_Problem statement_
Below are an article about Marilyn Carlson Nelson's commentary against Minnesota's proposed same-sex marriage amendment, and then some data. Write the next part of the article, starting right after its last sentence.

_Extracted text_

────────

On Friday, Carlson Companies Chair Marilyn Carlson Nelson returned home from a long week of business travel to find literally hundreds of personal letters awaiting her attention. The one that mattered the most to her was from her 18-year-old granddaughter and it read, “I have never been more proud of you.”
The reason was a commentary penned by Carlson Nelson and published Jan. 14 in the Star Tribune. In it, she outlined her opposition to the proposed constitutional amendment barring same-sex marriage in Minnesota from her perspective both as a civic and corporate leader and, as she disclosed near the end of the piece, the mother of a lesbian.
“Fairness, righteousness and equality are strong arguments for voting against this amendment,” she wrote. “Like many, I was taught to do unto others — to love thy neighbor (not just some neighbors) — and I was also taught that everyone has inalienable rights, the pursuit of happiness being one.
“But there is also a compelling economic case. As a CEO, I can say with certainty that to constitutionally mandate discrimination is bad for business and bad for the economic opportunities of all Minnesotans.”
The state’s largest employers understand the value of inclusivity, she added. They will be hard-pressed to stay competitive if top talent perceives the state as hostile.
From there, she described the personal sense of loss she would feel if the constitutional amendment were enacted:
“I see myself at the dock waving goodbye to a ship filled with friends, family and colleagues — all of whom happen to be gay. People who through a lifetime of ups and downs have laughed with me, supported me and enriched me.
“I wave goodbye to the hundreds of highly talented employees who have helped make Carlson a globally competitive and respected company. And, most painful of all, I wave goodbye to my daughter.”
The commentary quickly went viral, clogging the Twittersphere by breakfast time and drawing Internet traffic from a wide variety of sites that reposted links. On Jan 17, the Star Tribune published a short note saying it had received an extraordinary amount of mail about the piece and two other marriage-amendment op-eds that ran with it.

────────

_Data provided_
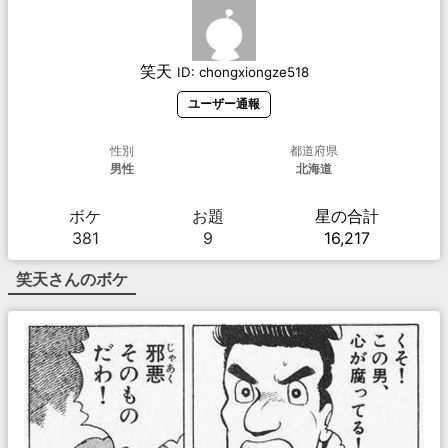
笑天
ID:
chongxiongze518
ユーザー通報
性別
都道府県
男性
北海道
ボケ
お題
星の合計
381
9
16,217
笑天
さんのボケ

────────

_Exercise output_
In an interview Monday, Carlson Nelson said the feedback she personally has received, including that mound of letters, has been entirely positive.
“What has been heart-rending to me is the number of people who have written to say they have an uncle or a parent or a son or someone who lived in the shadows and was disenfranchised,” she said. “I was surprised how many people in our community have experienced in a dramatic, negative way the exclusion of a loved one, relative or friend.”
Not the first time she’s spoken out
Carlson Nelson is the first Fortune 500 executive in Minnesota to address the marriage amendment (RBC Wealth Management CEO John Taft wrote a June Star Tribune op-ed opposing the measure), but it’s hardly the first time Carlson Nelson has spoken out on a controversial issue.
A decade ago, she took a strong stance against human trafficking, committing the company where she was CEO, a leading international power in the hospitality industry, to a global code of conduct http://www.thecode.org/ protecting children from sexual exploitation.
And then in 2008 she published a book, “How We Lead Matters: Reflections on a Life of Leadership.”
“I’ve spent the three years since then speaking around the country about the importance of speaking out when we feel there is injustice or speaking up as employees when we see things that we don’t feel are in full integrity,” she said.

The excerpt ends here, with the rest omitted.